Las llamas han consumido más de 50 mil hectáreas en las regiones de Biobío y Ñuble, donde los cuerpos de emergencia continúan combatiendo el fuego en condiciones adversas, marcadas por altas temperaturas, vegetación seca y fuertes vientos.
La mayoría de las víctimas mortales se concentra en la región del Biobío, particularmente en las localidades de Lirquén y Penco, donde el número de fallecidos casi se triplicó en comparación con el reporte anterior. En zonas como Punta de Parra, los habitantes han comenzado por su cuenta la reconstrucción de sus viviendas, en medio de reclamos por la lentitud de la respuesta oficial.
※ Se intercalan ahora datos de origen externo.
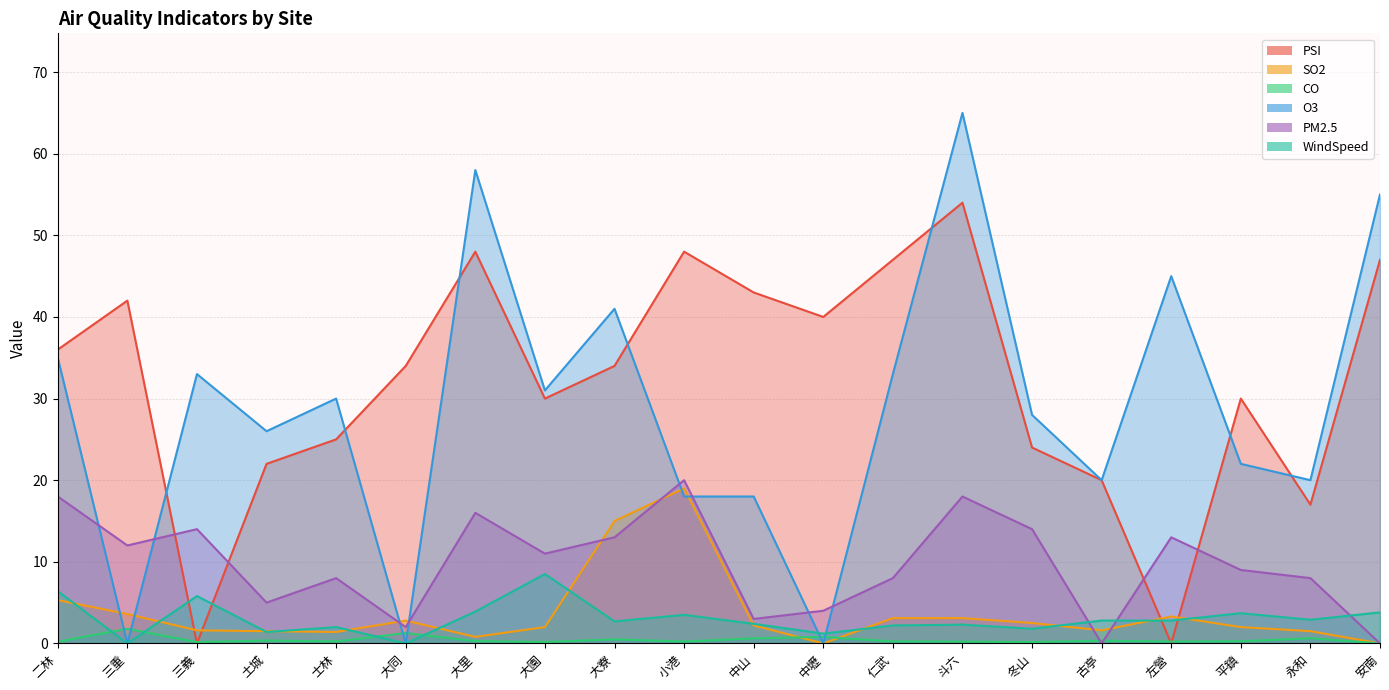

The value of WindSpeed at 永和 is 5.2. True or false?

False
El ministro del Interior, Álvaro Elizalde, informó que miles de efectivos se encuentran desplegados en las zonas afectadas, con apoyo de bomberos, Carabineros y unidades especializadas provenientes incluso de regiones lejanas como Los Lagos y Coquimbo.
Ayer miércoles, el presidente Gabriel Boric realizó su segunda visita a la región del Biobío, donde supervisó la llegada de ayuda humanitaria, como baños químicos y generadores de energía. El mandatario señaló que continúan los trabajos de despeje de calles, retiro de escombros y combate al fuego, subrayando que la zona permanece en estado de emergencia.
Ante la magnitud del desastre, el gobierno chileno decretó estado de excepción constitucional de catástrofe en todas las regiones afectadas, mientras avanzan las labores para controlar los incendios y atender a las comunidades damnificadas.